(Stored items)
------------------------------------------------

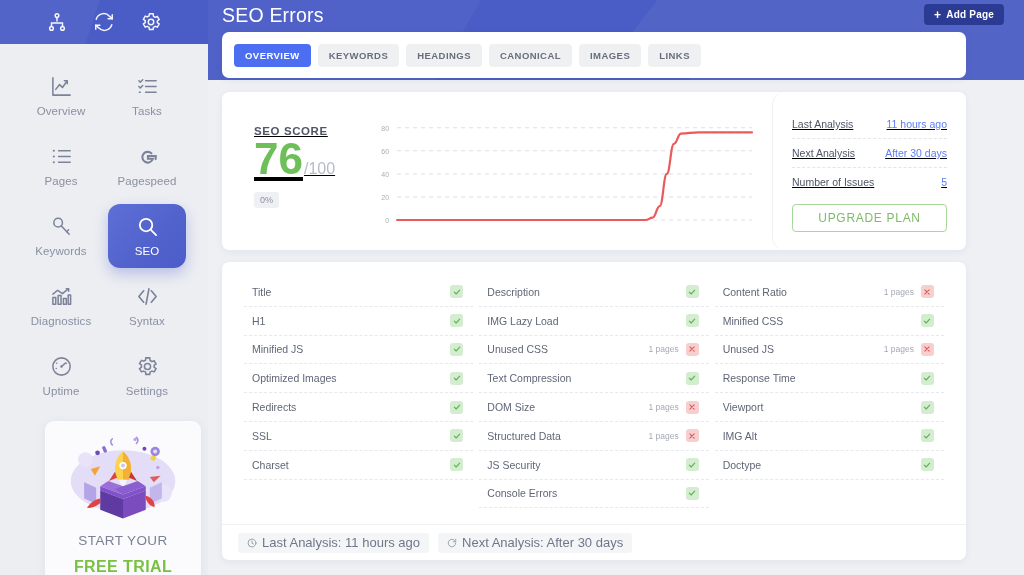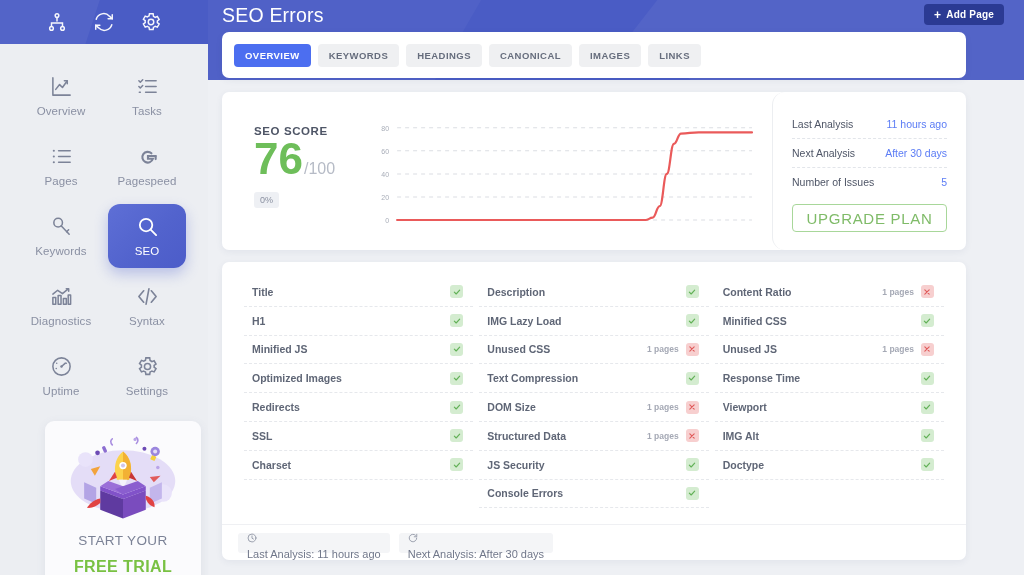--- a/index.html
+++ b/index.html
@@ -119,20 +119,21 @@
   }
   .tab.active { background: #4c6ef0; color: #ffffff; }
 
   
   .score-card {
     position: absolute; left: 222px; top: 92px;
     width: 744px; height: 158px;
     background: #ffffff; border-radius: 7px;
     box-shadow: 0 2px 7px rgba(60,70,120,.07);
     display: flex;
+    text-decoration: underline;
   }
   .score-left { width: 550px; position: relative; display:flex; }
   .score-block { width: 135px; padding: 33px 0 0 32px; }
   .score-label { font-size: 11.5px; font-weight: bold; color: #4e5566; letter-spacing: .6px; }
   .score-value-row { display: flex; align-items: baseline; }
   .score-num { font-size: 44px; font-weight: bold; color: #6ebe5a; line-height: 1; }
   .score-den { font-size: 16px; color: #b6bbc6; margin-left: 1px; }
   .score-pct {
     display: inline-block; margin-top: 11px;
     background: #eef0f4; color: #8a90a0;
@@ -151,34 +152,34 @@
     font-size: 10.5px; padding: 8px 0;
     border-bottom: 1px dashed #e2e5ea;
   }
   .an-row:last-of-type { border-bottom: none; }
   .an-key { color: #4e5566; }
   .an-val { color: #5b7cf5; }
   .upgrade-btn {
     margin-top: 8px; width: 100%; height: 28px;
     background: #ffffff; border: 1px solid #a8d79a;
     border-radius: 4px; color: #7fbb68;
-    font-size: 15px; letter-spacing: .7px; cursor: pointer;
+    font-size: 12px; letter-spacing: .7px; cursor: pointer;
     font-family: "Liberation Sans", sans-serif;
   }
 
   
   .check-card {
     position: absolute; left: 222px; top: 262px;
     width: 744px; height: 298px;
     background: #ffffff; border-radius: 7px;
     box-shadow: 0 2px 7px rgba(60,70,120,.07);
     display: flex; flex-direction: column;
   }
   .check-grid {
-    flex: 1; display: flex; padding: 16px 22px 4px 22px; gap: 6px; font-weight: bold;
+    flex: 1; display: flex; padding: 16px 22px 4px 22px; gap: 6px;
   }
   .check-col { flex: 1; }
   .check-row {
     height: 28.8px; display: flex; align-items: center;
     border-bottom: 1px dashed #e6e8ec;
     padding: 0 10px 0 8px;
   }
   .check-row:last-child { border-bottom: 1px dashed #e6e8ec; }
   .check-name { font-size: 10.5px; color: #5f6676; flex: 1; }
   .check-pages { font-size: 8.5px; color: #a5a9b5; margin-right: 7px; }
@@ -192,22 +193,22 @@
   .badge svg { width: 8px; height: 8px; display:block; }
 
   .check-footer {
     height: 36px; border-top: 1px solid #eff0f3;
     display: flex; align-items: center; gap: 9px;
     padding-left: 16px;
   }
   .foot-chip {
     background: #f4f5f7; border-radius: 3px;
     height: 20px; padding: 0 9px;
-    display: flex; gap: 5px;
-    font-size: 11px; color: #70778a; flex-direction: column;
+    display: flex; align-items: center; gap: 5px;
+    font-size: 13px; color: #70778a;
   }
   .foot-chip .fc-icon { width: 10px; height: 10px; color:#8a90a0; }
   .foot-chip .fc-icon svg { width:100%; height:100%; display:block; }
 </style>
 </head>
 <body>
 
 <div id="app">
 
   <aside class="sidebar">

------------------------------------------------

Among the lines above, find those with the word "margin" and list them.

• [Result]:
   .score-den { font-size: 16px; color: #b6bbc6; margin-left: 1px; }
     display: inline-block; margin-top: 11px;
     margin-top: 8px; width: 100%; height: 28px;
   .check-pages { font-size: 8.5px; color: #a5a9b5; margin-right: 7px; }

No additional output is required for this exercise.